Deploying Containers on AWS ECS — End-to-End Architecture Explained

Modern applications demand scalability, security, automation, and high availability — and this is exactly where Amazon Elastic Container Service (ECS) shines. This post walks through a complete production-ready container deployment model on AWS, layer by layer.

What: The 5 Layers of ECS Architecture

Layer 1 — Users and Entry Point

Users access the application through an Application Load Balancer (ALB) deployed in a Public Subnet inside a VPC. The ALB handles HTTP/HTTPS traffic, performs health checks against ECS tasks, and distributes traffic across running containers. SSL/TLS termination happens here — offloading encryption from your containers and simplifying certificate management with AWS Certificate Manager (ACM).

Layer 2 — Networking (VPC Design)

The entire setup runs inside a secure VPC architecture with clear subnet separation:

Public Subnets — the ALB and a NAT Gateway live here. These are the only resources exposed to the internet.
Private Subnets — ECS tasks run here with no direct internet exposure. Outbound traffic (pulling images, calling APIs) routes through the NAT Gateway.
Security Groups — act as virtual firewalls controlling inbound/outbound traffic at the task and ALB level.
IAM Roles — task execution roles (for pulling images from ECR and writing logs to CloudWatch) and task roles (for your application to call other AWS services).

For high availability, deploy across at least two Availability Zones. Place one NAT Gateway per AZ to avoid a single point of failure.

Layer 3 — Compute (ECS Cluster)

Inside the ECS Cluster, three key concepts work together:

Task Definition — the blueprint. It defines CPU allocation, memory limits, container image URI, port mappings, environment variables, log configuration, and IAM roles. Think of it as a versioned "recipe" for your container.

ECS Service — the manager. It maintains the desired number of running tasks, handles rolling deployments, integrates with the ALB for load balancing, and replaces unhealthy tasks automatically.

ECS Tasks and Containers — the actual running application. Each task is an instantiation of a Task Definition and contains one or more containers.

ECS supports two launch types:

EC2 Launch Type — you provision and manage the underlying EC2 instances. More control, more operational overhead. Useful when you need GPU instances, specific instance types, or want to optimize costs with Reserved Instances or Savings Plans.

To do —
A) Based on the article on AWS ECS, say whether each statement agrees with it: (i) the Application Load Balancer is deployed in a private subnet, (ii) one NAT Gateway should be placed in each Availability Zone, and (iii) with the EC2 launch type, AWS provisions and manages the underlying instances. Answer yes or no for each, and quote the words that decide it.
B) Output the rows of Block 1 as a numbered list, skipping blank lines and leaving out the pictures.
The rows that follow have no connection to the article on AWS ECS.

Entries provided —

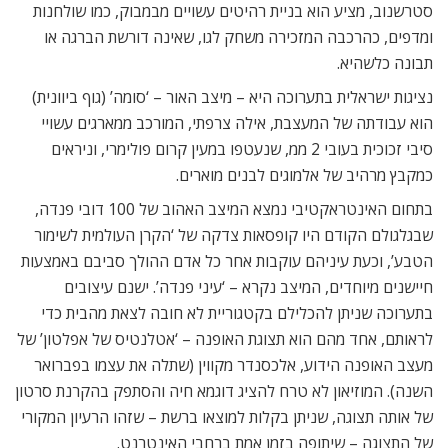
סטרשנוב, מציע הוא בניית רהיטים עשויים מבמבוק, כמו שולחנות
ומדפים, כהרכבה המזכירה משחק לגו, שאינה דורשת הברגה או
תבונה כלשהיא.
נציגות ישראלית בתערוכה היא – מיצב האור – ‘סומה’ (גוף ביוונית)
הוא עבודתה של המעצבת, אילה צרפתי, המורכב ממארגים עשויי
סיבי זכוכית בעובי 2 ממ, שנעטפו במעין קרום פולימרי, וניראים
כמקבץ מרהיב של אלמוגים לבנים מוארים.
בתחום האינטראקטיבי נמצא המיצב האהוב של 100 דובי פנדה,
שבגלגולם הקודם היו קופסאות צדקה של ‘הקרן העולמית לשימור
הטבע’, וכעת עיניהם עוקבות אחר כל אדם ההולך סביבם באמצעות
חיישנים מיוחדים, המיצב נקרא – ‘עיני פנדה’. ישנם עיצובים
בתערוכה שניתן להכלילם בקטגוריית לא חובה לצאת מהבית כדי
לראותם, אחד מהם הוא תצוגת האופנה – ‘אטלנטיס של אפלטון’ של
מעצב האופנה הידוע, אלכסנדר מקווין (שתלה את עצמו בפברואר
השנה). המוזיאון לא טרח להציג דוגמא חיה והסתפק בהקרנת סרטון
של אותה תצוגה, שניתן בקלות למוצאו ברשת – שזהו הרעיון המקורי
של התצוגה – שיתופה בזמן אמת ברחבי האינטרנט.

Answers by item —
A)
(i) No: "deployed in a Public Subnet inside a VPC"
(ii) Yes: "Place one NAT Gateway per AZ to avoid a single point of failure."
(iii) No: "you provision and manage the underlying EC2 instances."

B)
1. סטרשנוב, מציע הוא בניית רהיטים עשויים מבמבוק, כמו שולחנות
2. ומדפים, כהרכבה המזכירה משחק לגו, שאינה דורשת הברגה או
3. תבונה כלשהיא.
4. נציגות ישראלית בתערוכה היא – מיצב האור – ‘סומה’ (גוף ביוונית)
5. הוא עבודתה של המעצבת, אילה צרפתי, המורכב ממארגים עשויי
6. סיבי זכוכית בעובי 2 ממ, שנעטפו במעין קרום פולימרי, וניראים
7. כמקבץ מרהיב של אלמוגים לבנים מוארים.
8. בתחום האינטראקטיבי נמצא המיצב האהוב של 100 דובי פנדה,
9. שבגלגולם הקודם היו קופסאות צדקה של ‘הקרן העולמית לשימור
10. הטבע’, וכעת עיניהם עוקבות אחר כל אדם ההולך סביבם באמצעות
11. חיישנים מיוחדים, המיצב נקרא – ‘עיני פנדה’. ישנם עיצובים
12. בתערוכה שניתן להכלילם בקטגוריית לא חובה לצאת מהבית כדי
13. לראותם, אחד מהם הוא תצוגת האופנה – ‘אטלנטיס של אפלטון’ של
14. מעצב האופנה הידוע, אלכסנדר מקווין (שתלה את עצמו בפברואר
15. השנה). המוזיאון לא טרח להציג דוגמא חיה והסתפק בהקרנת סרטון
16. של אותה תצוגה, שניתן בקלות למוצאו ברשת – שזהו הרעיון המקורי
17. של התצוגה – שיתופה בזמן אמת ברחבי האינטרנט.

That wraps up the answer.